The bottles appear in at least two variations, both originally with
paper labels. The most common has “Royal Purple” embossed around the
bottle just below the shoulder and a single letter on the base (Figure 5-75).
A second, illustrated by Hull-Walski and Ayres (1989:97), is embossed
“Royal Purple (arch) / F / GRAPE JUICE (inverted arch)” on the base.
Each example we have found had a distinctive Owens scar on the base,
indicating a manufacture by the Owens Automatic Bottle Machine. The
Owens Bottle Machine Co. retained the license to manufacture grape juice
bottles at the Toledo plant in 1909 (Lockhart et al. 2010; Miller &
McNichol 2000:7; Toulouse 1971:394). Thus, the timing (1915-1916) and
marking (Owens scar) indicate that the bottles could only have been made
by Owens.
Figure 5-74 – Royal Purple Ad,
1915 (MagazineArt.org 2009)
Figure 5-75 – Royal
Purple bottle (eBay)  
134  Here is the link with great vintage photos of Royal Purple items!  http://www.sha.org/bottle/pdffiles/EPChap5b.pdf


----------



## Robby Raccoon (Mar 13, 2016)

Now that is what I am talking about.

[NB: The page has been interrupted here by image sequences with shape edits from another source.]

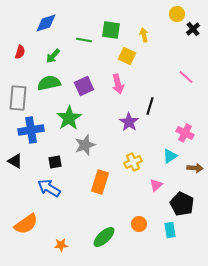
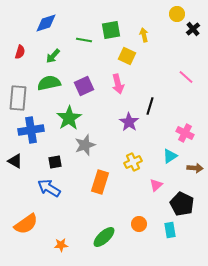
green square: rotated 18 degrees counterclockwise
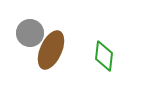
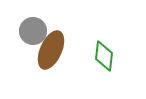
gray circle: moved 3 px right, 2 px up
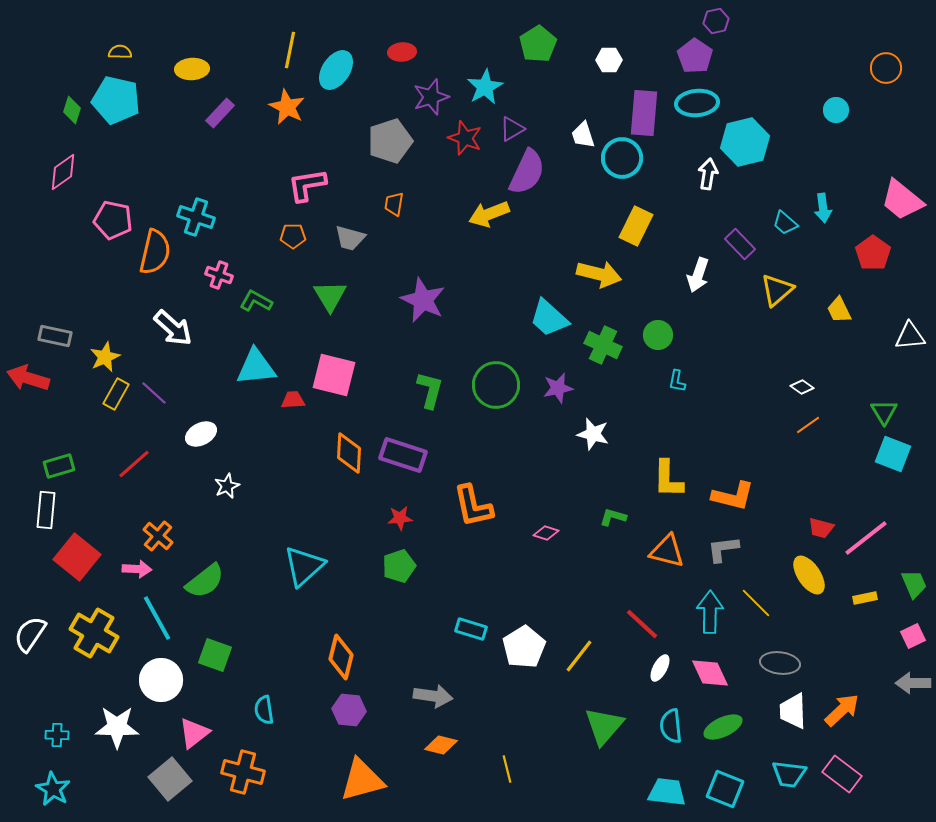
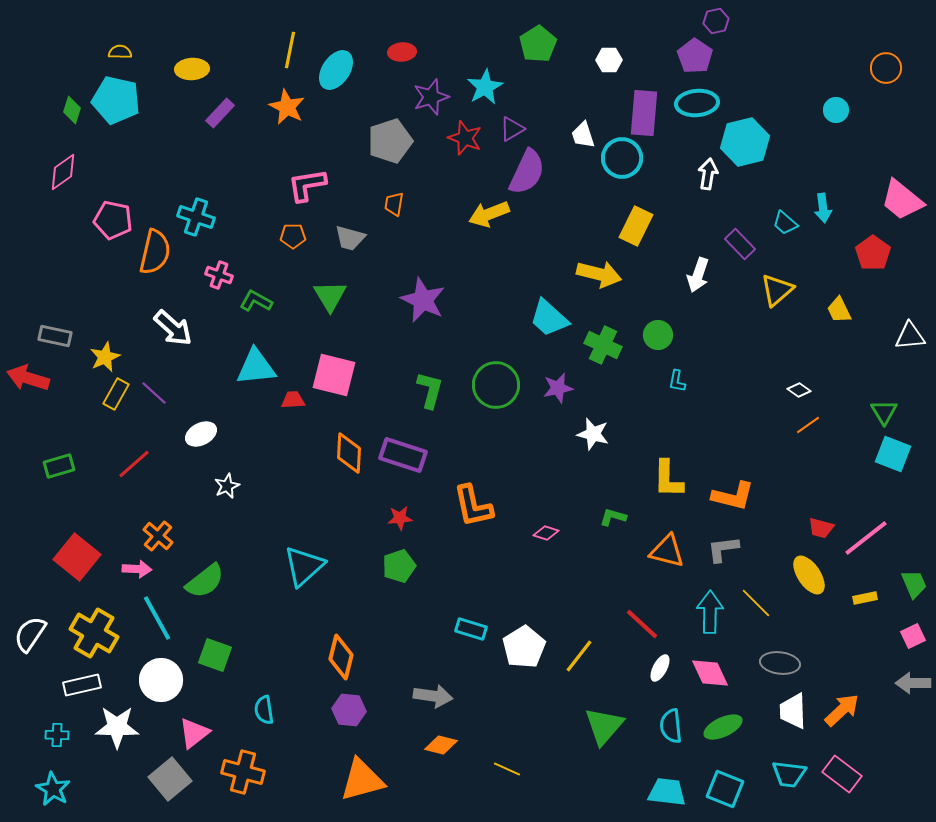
white diamond at (802, 387): moved 3 px left, 3 px down
white rectangle at (46, 510): moved 36 px right, 175 px down; rotated 72 degrees clockwise
yellow line at (507, 769): rotated 52 degrees counterclockwise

Thank you very much.


----------



## CreekWalker (Mar 13, 2016)

J. Hungerford Smith sold Royal Purple in west Tn , by I haven't seen one in years.


----------



## CreekWalker (Mar 18, 2016)

Shame we can't find more intact labels, but finding the old ads with period photos or drawings, for those products , give us an good idea of what they looked like.


----------



## Robby Raccoon (Mar 18, 2016)

I'm beginning to specialise in paper-labels (just added a few yesterday) and my town, so maybe one day I'll pick one up. 

Thanks for all your help.


----------